• TEXT SEGMENT:
===============
My degree has helped me because it gave me a foundation in writing and I learnt how to
write. Yes, academically, but you need that I think, as a foundation. You need to have
some academic foundation to your writing and some people find that at school and I found
it at uni. As much as I loved English Lit at school and that's why I did it here, I
really learnt loads more.
I wrote for the student newspaper. I had a breakfast show on the radio. I also wrote
for the BBC whilst I was at uni and I just went up to the radio people, went up to the
newspaper and said 'Can I be involved?' and everyone was so nice and I was so stupid for
being scared. I think you get it in your head that there's this big clique and there isn't.
Everyone is just really nice.
Being a Cosmo columnist, I'd loved the magazine Cosmo for years. I was a big fan of the brand
and I do believe it is a brand and so to be, like, one of the faces of the magazine, as
it were, was a huge deal for me. And in magazine circles, to have, as a freelancer, to have
a column is brilliant, because it's regular income and all of that, but it's also you're
just allowed to talk as yourself and that's very rare and I love that and I totally don't
take it for granted. I think it was such a good opportunity and I'm hugely grateful for
it. Just to be able to ramble along as me was just amazing.
But, the second one is getting my book deal. I've written a series of self-help books,
lifestyle books, called 'This book will'. There's four - 'This book will make you happy,
calm, confident and sleep'. They're based on cognitive behavioural therapy and I've
written them with a clinical psychologist. Our mission is just to make self-help accessible,
non-preachy, non-waffley, just actual practical advice that's hopefully quite funny.
It's through work experience that I've got my first two jobs and it's a great way of
meeting people. It's a brilliant way to stay in people's minds and you will do a hell of
a lot more stuff than you might do on a staff job as work experience because you're the
go-to person. So, yes, you might make bucketloads of tea and open post and you'll be like 'this
is ridiculous', but if you do it with a smile you'll get asked to do the exciting stuff.
Handing in my dissertation and it was about the influence of fairytales on Roald Dahl.
No-one else had done and my tutor at the time was so brilliant and he was really into it
and handing that in, on time - a miracle, and thinking 'yeah, I'm pleased with that'.
That's probably my proudest moment because it was actually work-related. As much fun
as I had, but it was a piece of work that I was like 'this is awesome, this is why I
came to uni to do this, I've chosen my own idea and I love it'.
===============
In the text about a writing career, why does the speaker call having a column as a freelancer brilliant? Answer in one to three sentences. The lines after this point have no connection to the text.
===============
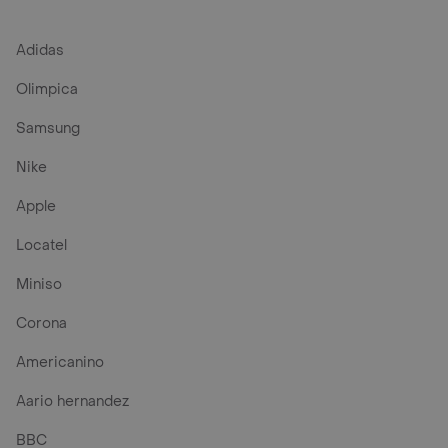
Adidas
Olimpica
Samsung
Nike
Apple
Locatel
Miniso
Corona
Americanino
Aario hernandez
BBC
===============
• SOLUTION TO THIS TASK: A column brings regular income. It also lets the writer talk as themselves, which the speaker says is very rare in magazine circles.